Fynn Schenten zieht Aufmerksamkeit auf sich
Wenn sich ein Spieler aus dem eigenen Nachwuchs derart in den Fokus spielt, wird natürlich auch der Profi-Trainer Lukas Kwasniok auf ein solches Juwel aufmerksam. Der Lohn: Schenten durfte in der vergangenen Woche mit den FC-Profis trainieren, stand letztlich sogar im Aufgebot gegen Union Berlin. Die Bundesliga-Premiere musste aber noch warten, zum Einsatz kam das Talent vorerst noch nicht. Die schnelle Beförderung Schentens hat jedoch nicht nur einen belohnenden Charakter. Die Verantwortlichen am Geißbockheim hoffen sicher auch, dem Talent einen Verbleib beim FC damit schmackhaft gemacht zu haben. Denn Schentens Vertrag läuft nach dieser Saison aus – und insbesondere mit seinen Youth-League-Auftritten dürfte sich der Stürmer in die Notizbücher so manches Branchen-Riesen gespielt haben.

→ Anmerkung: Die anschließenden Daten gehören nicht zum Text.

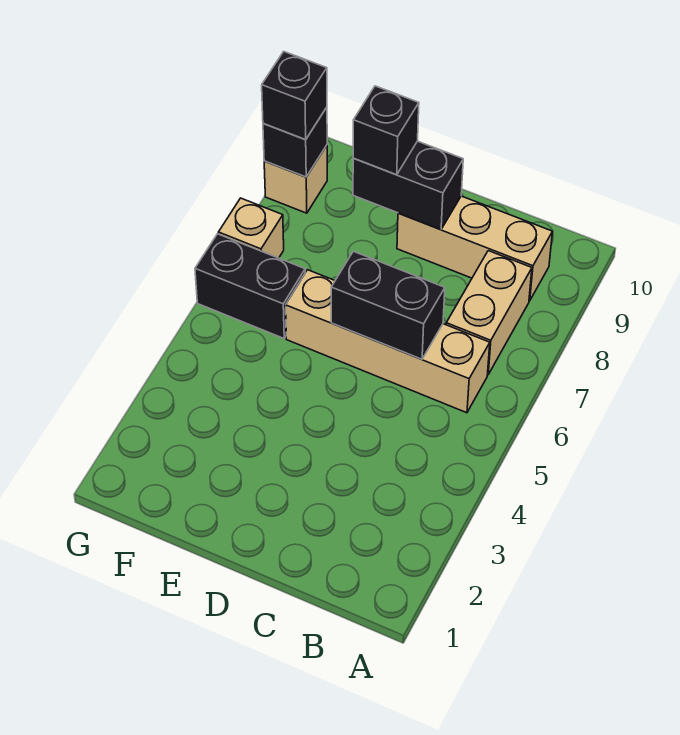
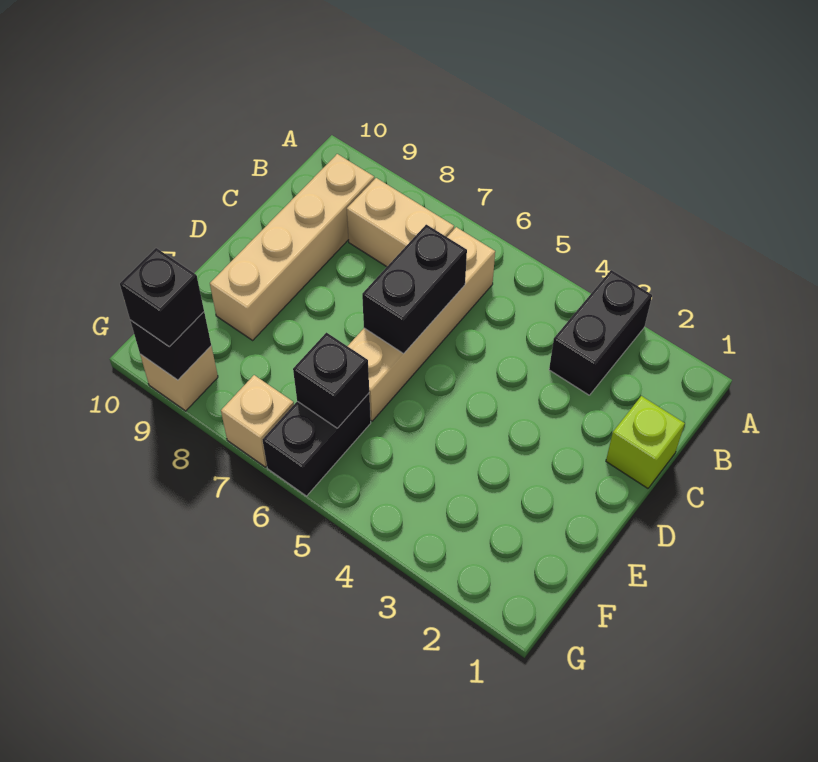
tan 1x3 brick [397,196,552,301] -> tan 1x4 brick [210,154,374,340]
none -> lime 1x1 brick [606,396,685,488]
black 1x2 brick [353,141,463,230] -> black 1x2 brick moved to [549,270,652,395]
black 1x1 brick [353,86,419,175] -> black 1x1 brick moved to [293,333,369,428]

Eins steht auf jeden Fall fest: Schenten wird die U19 im Sommer auf jeden Fall verlassen, gehört er doch dem älteren Jahrgang an. Bei solchen Spielern ist es in den vergangenen Jahren Usus, dass sie in der Rückrunde bereits Spielpraxis bei der U21 in der Regionalliga West sammeln. Das dürfte auch bei dem Angreifer der Fall sein, wie unlängst der Trainer Evangelos Sbonias zumindest zwischen den Zeilen durchblicken ließ: „Wir werden diese Dinge mit den betroffenen Spielern zunächst intern thematisieren. Mir ist es deswegen wichtig, die Reihenfolge einzuhalten und es zuerst mit den Jungs zu besprechen. Klar ist natürlich, dass Fynn eine super Quote hat in der U19. Als jemand aus dem älteren Jahrgang ist er natürlich auch bei uns im Fokus.“
„Das ist nachher das, was von einem Profi-Fußballer verlangt wird“
Sbonias konstatierte kurz vor Weihnachten aber auch: „Aktuell haben wir aber noch mit niemandem gesprochen, wie die nächsten Wochen und Monate aussehen.“ Mit Einsätzen ausschließlich in der U19 in der Rückrunde dürfte der FC jedoch kaum Chancen auf eine Vertragsverlängerung haben. Schenten, der neben der deutschen auch die französische Staatsbürgerschaft besitzt, kam 2016 vom SV Wachtberg ans Geißbockheim, durchlief seither die FC-Akademie und feierte im Frühjahr dieses Jahres mit der U19 die deutsche Meisterschaft. Die Youth League ist nun die nächste Entwicklungsstation für den Knipser auf dem Weg nach oben.
Der U19-Trainer Stefan Ruthenbeck betonte nach dem Doppelpack in Dänemark die Rolle der gesamten Mannschaft, die ihren Stürmer glänzen lässt: „Es ist nicht immer so, dass er sich selbst in die Situationen bringt, sondern dass wir alle dafür was tun, dass er in die Situationen kommt. Das ist ein Unterschied. Das Rollenverständnis, was mein Mitspieler kann und zu wissen, was ich selber kann, ist in meiner Arbeit unheimlich wichtig. Das ist nachher das, was von einem Profi-Fußballer verlangt wird. Bei Fynn Schenten wissen alle, wenn er die Tiefe anbietet, dann müssen wir auch tief spielen.“
„Ich sehe aber noch ganz viele Potenziale“
Schon nach dem Hinspiel hatte der Coach seinen Stürmer so charakterisiert: „Fynns Qualität ist, Tore zu machen. Ich sehe aber noch ganz viele Potenziale, ob das gegen den Ball ist oder auch in den Details, wie Bälle festzumachen. Natürlich ist Fynn ein talentierter Junge, der sich auch in den letzten anderthalb Jahren enorm entwickelt hat. Natürlich macht er viele Tore, aber auch, weil die Mannschaft es zulässt. Wir versuchen, ihn auch in diese Situationen zu bringen. Das ist die taktische Idee.“
Der FC wird nach der Winterpause zweifellos in den verschiedenen Wettbewerben noch viel Freude an seinem Stürmer haben – und am Geißbockheim hoffen sie, dass dies auch über den Sommer hinaus gelingen wird.